Backgrounds and aims: Nalbuphine or dexmedetomidine when used as an adjuvant to local anesthetic agents may alter the characteristics of subarachnoid block. The study aimed to compare the effect of adding these drugs as an adjuvant to chloroprocaine for spinal anesthesia.
Settings and design: This prospective, randomized, double-blind study was conducted at a tertiary care center.
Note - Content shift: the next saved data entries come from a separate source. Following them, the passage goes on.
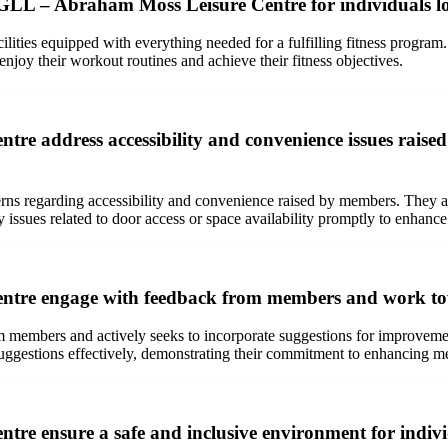
 / GLL – Abraham Moss Leisure Centre for individuals lo
ities equipped with everything needed for a fulfilling fitness progr
joy their workout routines and achieve their fitness objectives.
 address accessibility and convenience issues raised b
regarding accessibility and convenience raised by members. They are w
 issues related to door access or space availability promptly to enhanc
tre engage with feedback from members and work towa
 members and actively seeks to incorporate suggestions for improvem
uggestions effectively, demonstrating their commitment to enhancing me
re ensure a safe and inclusive environment for indivi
Materials and methods: After obtaining permission from the institutional ethical committee and informed patient consent, patients scheduled for surgeries under subarachnoid block were randomized into three groups of 50 each: Group C: Injection 1% chloroprocaine 40 mg (4 mL) with 1 mL normal saline, Group DC: injection 1% chloroprocaine 40 mg (4 mL) with dexmedetomidine 10 μg diluted to 1 mL in normal saline, and Group NC: injection 1% chloroprocaine 40 mg (4 mL) with nalbuphine 0.4 mg diluted to 1 mL in normal saline. Onset, peak, duration, and time to complete regression of sensory and motor blockade were noted. Side effects, if any, were noted and managed appropriately.
Statistical analysis: Qualitative data were analyzed using Chi-square test and quantitative data were analyzed using Student's t-test and two-sided Mann-Whitney U-test. P < 0.05 was considered statistically significant.
Results: Group DC had prolonged time to onset, duration, and complete regression of sensory and motor block compared to Group NC and Group C (P < 0.001). Hemodynamic parameters, sedation score, and side effects were comparable in all groups.
Conclusion: Thus, nalbuphine is a better adjuvant to chloroprocaine than dexmedetomidine when administered intrathecally for daycare surgeries performed under spinal anesthesia.